Reassessing the evolution of the 1-deoxy-D-xylulose 5-phosphate synthase family suggests a possible novel function for the DXS class 3 proteins

The methylerythritol 4-phosphate (MEP) pathway is of paramount importance for generating plastidial isoprenoids. The first enzyme of the MEP pathway, 1-deoxy-D-xylulose-5-phosphate synthase (DXS), catalyzes a flux-controlling step. In plants the DXS gene family is composed of three distinct classes with non-redundant functions. Although the DXS1 and DXS2 subfamilies have been well characterized, the DXS3 subfamily has been considerably understudied. Here, we carried out in silico and functional analyses to better understand the DXS3 class. Our phylogenetic analysis showed high variation in copy number among the different DXS classes, with the apparent absence of DXS1 class in some species. We found that DXS3 subfamily emerged later than DXS1 and DXS2 and it is under less intense purifying selection. Furthermore, in the DXS3 subfamily critical amino acids positions in the thiamine pyrophosphate binding pocket are not conserved.

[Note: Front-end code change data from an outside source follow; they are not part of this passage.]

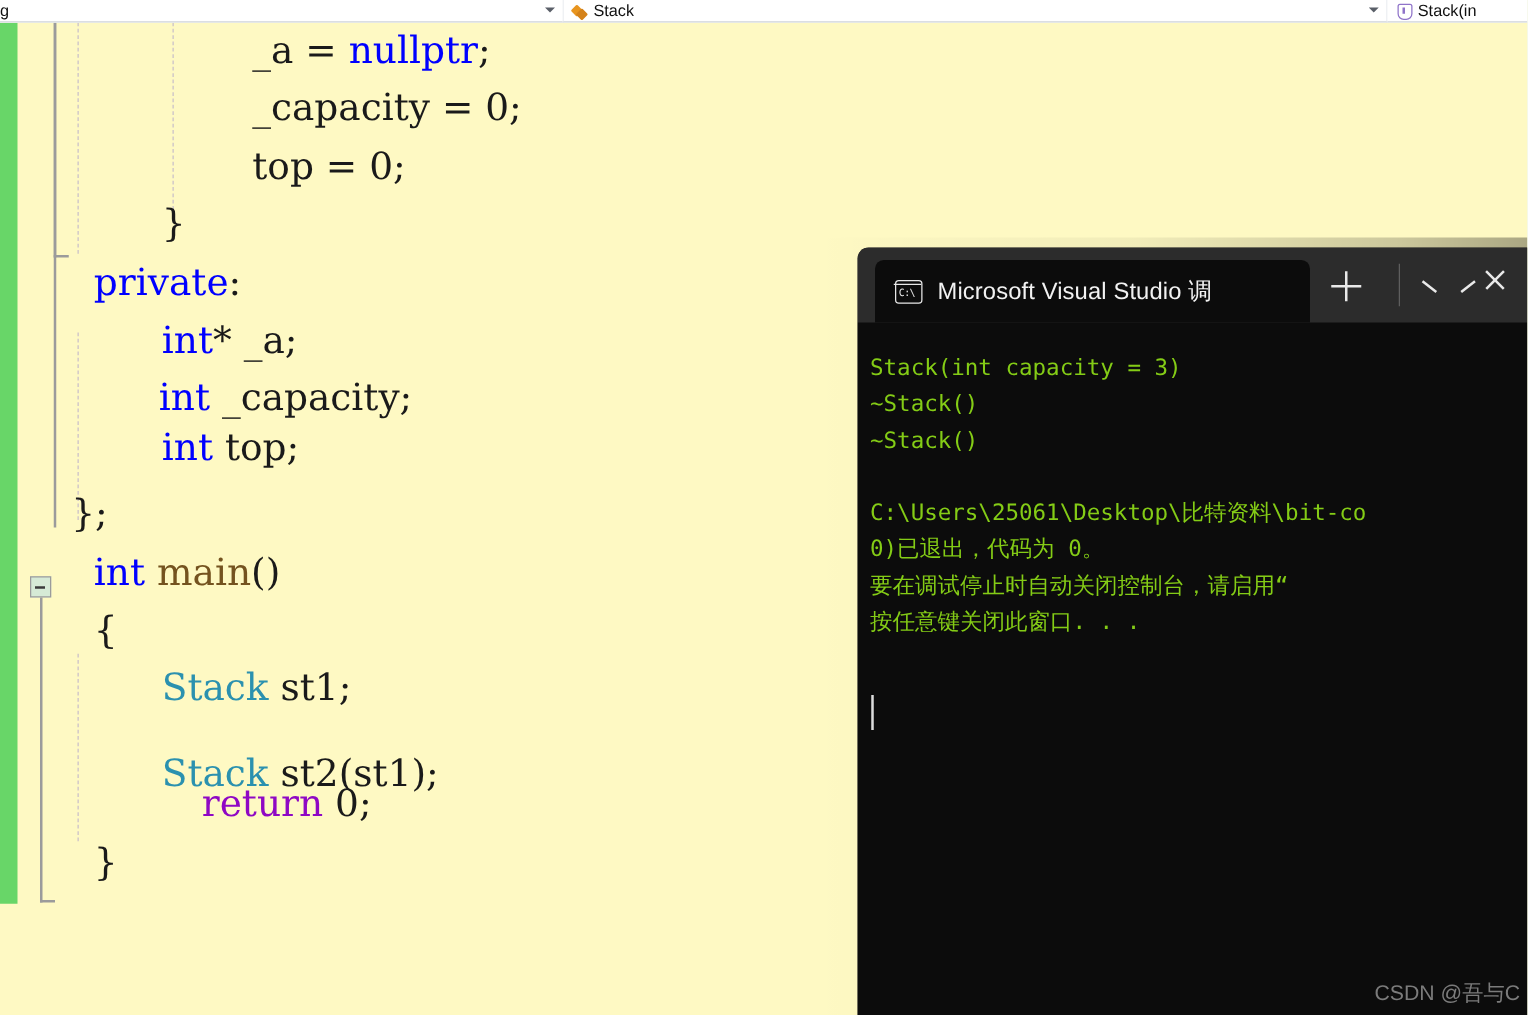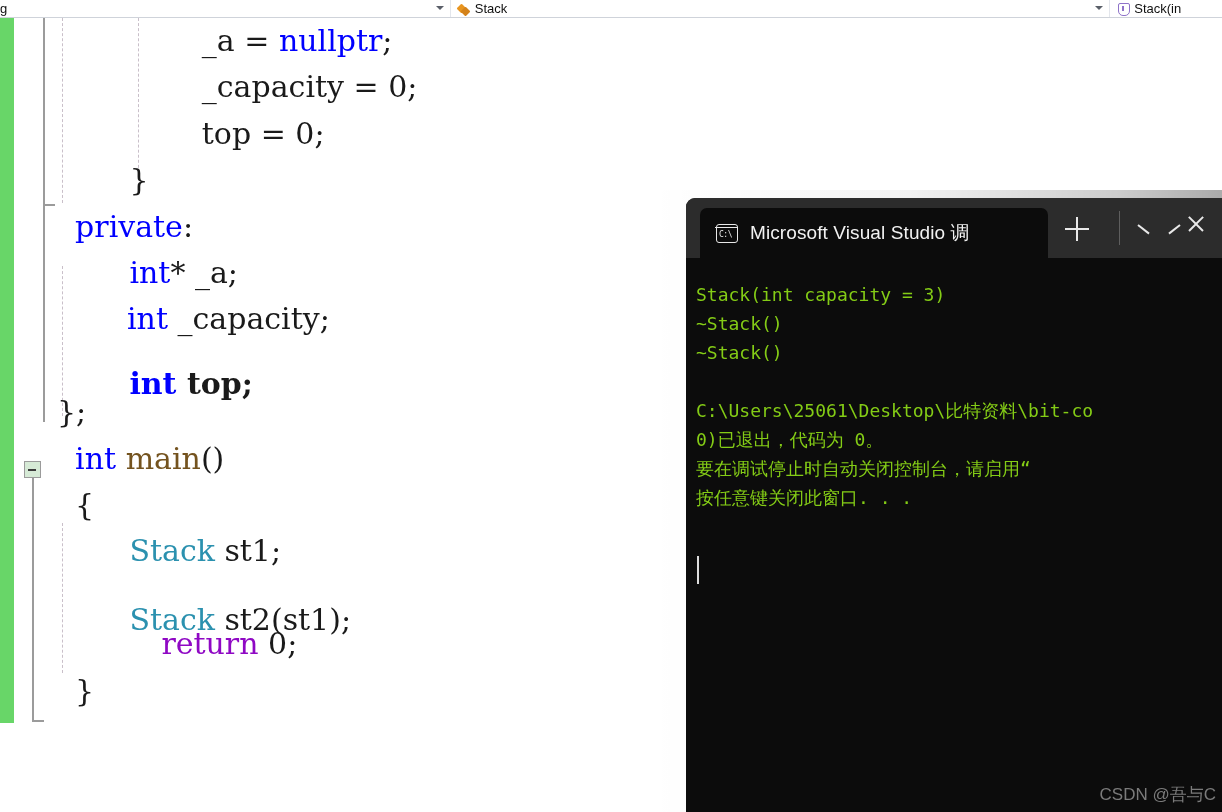--- a/index.html
+++ b/index.html
@@ -103,21 +103,21 @@
     width: 2px; height: 5px;
     background: #8f73c9;
   }
 
   
   #editor {
     position: absolute;
     left: 0; top: 18px;
     width: 1222px;
     height: 794px;
-    background: #ffffff;
+    background: #fef9c3;
     overflow: hidden;
   }
   #change-margin {
     position: absolute;
     left: 0; top: 0;
     width: 14px;
     height: 705px;
     background: #68d668;
   }
   #margin-divider {
@@ -361,21 +361,21 @@
     <div class="fold-bracket" style="left:32px; top:460px; width:10px; height:242px;"></div>
 
     <div id="code-lines">
         <div class="code-line" style="left: 201.8px; top: 0px;"><span class="tok-plain">_a = </span><span class="tok-kw">nullptr</span><span class="tok-plain">;</span></div>
         <div class="code-line" style="left: 201.8px; top: 46.4px;"><span class="tok-plain">_capacity = 0;</span></div>
         <div class="code-line" style="left: 201.8px; top: 92.8px;"><span class="tok-plain">top = 0;</span></div>
         <div class="code-line" style="left: 129.4px; top: 139.2px;"><span class="tok-plain">}</span></div>
         <div class="code-line" style="left: 75.1px; top: 185.6px;"><span class="tok-kw">private</span><span class="tok-plain">:</span></div>
         <div class="code-line" style="left: 129.4px; top: 232px;"><span class="tok-kw">int</span><span class="tok-plain">* _a;</span></div>
         <div class="code-line" style="left: 127px; top: 278.4px;"><span class="tok-kw">int</span><span class="tok-plain"> _capacity;</span></div>
-        <div class="code-line" style="left: 129.4px; top: 343px; font-weight: bold;"><span class="tok-kw">int</span><span class="tok-plain"> top;</span></div>
+        <div class="code-line" style="left: 129.4px; top: 318px;"><span class="tok-kw">int</span><span class="tok-plain"> top;</span></div>
         <div class="code-line" style="left: 57px; top: 371.2px;"><span class="tok-plain">};</span></div>
         <div class="code-line" style="left: 75.1px; top: 417.6px;"><span class="tok-kw">int</span><span class="tok-plain"> </span><span class="tok-fn">main</span><span class="tok-plain">()</span></div>
         <div class="code-line" style="left: 75.1px; top: 464px;"><span class="tok-plain">{</span></div>
         <div class="code-line" style="left: 129.4px; top: 510.4px;"><span class="tok-type">Stack</span><span class="tok-plain"> st1;</span></div>
         <div class="code-line" style="left: 129.4px; top: 556.8px; margin-top: 22px;"><span class="tok-type">Stack</span><span class="tok-plain"> st2(st1);</span></div>
         <div class="code-line" style="left: 129.4px; top: 603.2px; margin-left: 32px;"><span class="tok-ctrl">return</span><span class="tok-plain"> 0;</span></div>
         <div class="code-line" style="left: 75.1px; top: 649.6px;"><span class="tok-plain">}</span></div>
       </div>
   </div>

We demonstrated that the DXS3 proteins from Arabidopsis, Maize, and Rice lack functional DXS activity. Moreover, the Arabidopsis DXS3 protein displayed distinctive sub-organellar chloroplast localization not observed in any DXS1 or DXS2 proteins. Coexpression analysis of the DXS3 from Arabidopsis showed that, unlike DXS1 and DXS2 proteins, it coexpresses with genes related to post-embryonic development and reproduction and not with primary metabolism and isoprenoid synthesis.

Automated summary

The DXS3 subfamily plays a crucial role in the MEP pathway in generating plastidial isoprenoids and shows unique evolution and functionality compared to DXS1 and DXS2 subfamilies. DXS3 proteins lack functional activity in Arabidopsis, Maize, and Rice, and display distinct sub-organellar chloroplast localization. DXS3 coexpresses with genes related to post-embryonic development and reproduction, indicating a different role compared to DXS1 and DXS2 proteins in primary metabolism and isoprenoid synthesis.